In Fragility ritroviamo Lenah alle prese con la sua nuova mortalità, i problemi adolescenziali che ne conseguono, l'avevamo lasciata che aveva compiuto il rituale di trasformazione per Vicken e inaspettatamente non è morta, ma lo è solo la sua parte vampiresca tornando a essere umana. 

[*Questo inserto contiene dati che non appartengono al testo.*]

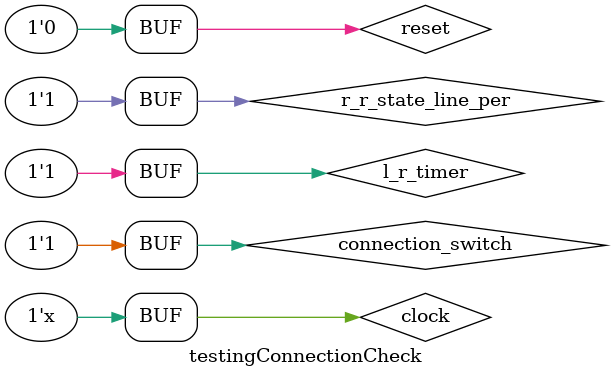
<source format=v>
`timescale 1us / 1ps

module testingConnectionCheck;

	// Inputs
	reg clock;
	reg reset;
	reg connection_switch;
	
	wire state_line, state_line_per;
	wire [31:0] timer, n_timer;
	wire l_r_timer, r_r_timer, timer_done, timer_reset;
	wire r_r_state_line_per, e_r_state_line_per;
	parameter timer_cap = 32'd500000, timer_reset_cap = 32'd500001;
	assign l_r_timer = 1'b1;
	assign r_r_timer = ~(reset | timer_reset);
	adder_subtractor_32bit a_timer(.a(timer), .b(32'd1), .want_subtract(1'b0), .c_out(), .s(n_timer) );
	register_32bit_enable_async r_timer(.clk(clock), .resetn(r_r_timer), .enable(l_r_timer), .select(l_r_timer), .d(n_timer), .q(timer) );
	assign timer_done = (timer == timer_cap) ? 1'b1 : 1'b0;
	assign timer_reset = (timer == timer_reset_cap) ? 1'b1 : 1'b0;
	assign r_r_state_line_per = ~reset;
	assign e_r_state_line_per = timer_done;
	T_FF_Enable_Async r_state_line_per(.clk(clock), .resetn(r_r_state_line_per), .enable(e_r_state_line_per), .q(state_line_per));
	mux_2_1bit m_state_line(.data0(state_line_per), .data1(1'b1), .sel(connection_switch),. result(state_line));
	
	// Outputs
	wire connection_flag, connection_warning_flag;
	
	wire [1:0] cc_curr, cc_next;

	// Instantiate the Unit Under Test (UUT)
	HM_10_Connection_Check uut(
		.cc_curr(cc_curr),
		.cc_next(cc_next),
		.reset(reset),
		.clock(clock),
		.state_line(state_line), 
		.connection_flag(connection_flag),
		.connection_warning_flag(connection_warning_flag)
	);
	
	always begin
		#1 clock = !clock;
	end

	initial begin
		// Initialize Inputs
		clock = 0;
		reset = 1;
		connection_switch = 1;

		// Wait 100 us for global reset to finish
		#100;
        
		// Add stimulus here
		#100 reset = 1'b0;
		
		#100 connection_switch = 0;
		
		#150 connection_switch = 1;
		
//		#5000000 connection_switch = 1'b1;
		
//		#25000000 connection_switch = 1'b0;
	end
	
endmodule


</source>
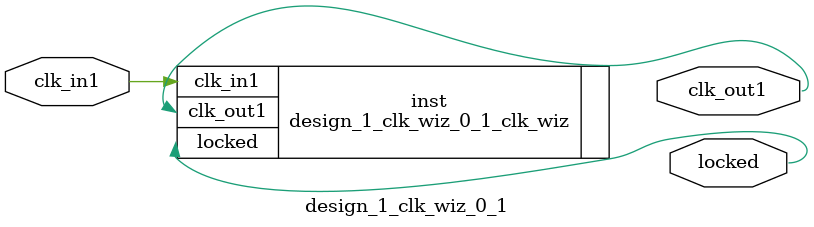
<source format=v>


`timescale 1ps/1ps

(* CORE_GENERATION_INFO = "design_1_clk_wiz_0_1,clk_wiz_v6_0_4_0_0,{component_name=design_1_clk_wiz_0_1,use_phase_alignment=true,use_min_o_jitter=false,use_max_i_jitter=false,use_dyn_phase_shift=false,use_inclk_switchover=false,use_dyn_reconfig=false,enable_axi=0,feedback_source=FDBK_AUTO,PRIMITIVE=MMCM,num_out_clk=1,clkin1_period=10.000,clkin2_period=10.000,use_power_down=false,use_reset=false,use_locked=true,use_inclk_stopped=false,feedback_type=SINGLE,CLOCK_MGR_TYPE=NA,manual_override=false}" *)

module design_1_clk_wiz_0_1 
 (
  // Clock out ports
  output        clk_out1,
  // Status and control signals
  output        locked,
 // Clock in ports
  input         clk_in1
 );

  design_1_clk_wiz_0_1_clk_wiz inst
  (
  // Clock out ports  
  .clk_out1(clk_out1),
  // Status and control signals               
  .locked(locked),
 // Clock in ports
  .clk_in1(clk_in1)
  );

endmodule

</source>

Sinceramente?? Il primo mi è piaciuto di più. Avete fatto caso la recensione del primo non era poi così soddisfatta nel senso che mi era piaciucchiato ma ma nulla di più, invece, rileggendolo ora l'ho rivalutato moltissimo anzi devo dire che tutto ciò che avevo scritto nella prima recensione, quella del 2012, non c'entra nulla con quello che è il mio pensiero di ora, che è assolutamente positivo. Mi è piaciuto di meno Fragility,la parte d'azione l'ho trovata molto debole, alcune scelte di Lenah non le ho condivise nè capite, smi aspettavo più grinta da lei e Vicken, da ex vampiri ci si aspetta più aggressività data dal loro passato sanguinario, che fossero più scaltri con più esperienza con gli altri vampiri invece sembrano alle prime armi, non sanno come affrontarne uno, cadono dalle nuvole come se non fossero stati i vampiri più forti in circolazione fino a quel momento.. una parte insomma, che non gli si addice per quello che è stato secondo la scrittrice il loro passato il loro modo di vivere fino a quel momento... oltre il fatto che Vicken è stata la delusione più grande perché quando era un vampiro veniva rappresentato come un uomo forte, possente, intelligente, autoritario, aggressivo, spietato.. diventa umano è si trasforma in uno sbruffone, rammollito, anche se a differenza di Lenah ci prova a combattere contri i vampiri nonostante non abbia più la sua vecchai forza, mentre Rhode è rimasto sempre sé stesso prima e dopo e secondo me è anche quello che da una parte è più coerente con se stesso, anche se poteva essere più approfondito, visto che è quasi uno dei principali!

Tirando le somme la duologia non è malvagia, certo poteva essere fatta meglio però dai non mi è dispiaciuto leggerli e non mi sento di sconsigliarveli in toto, di certo non sarà un capolavoro, c'è certamente di meglio in giro però come letture leggere e spensierate ci stanno.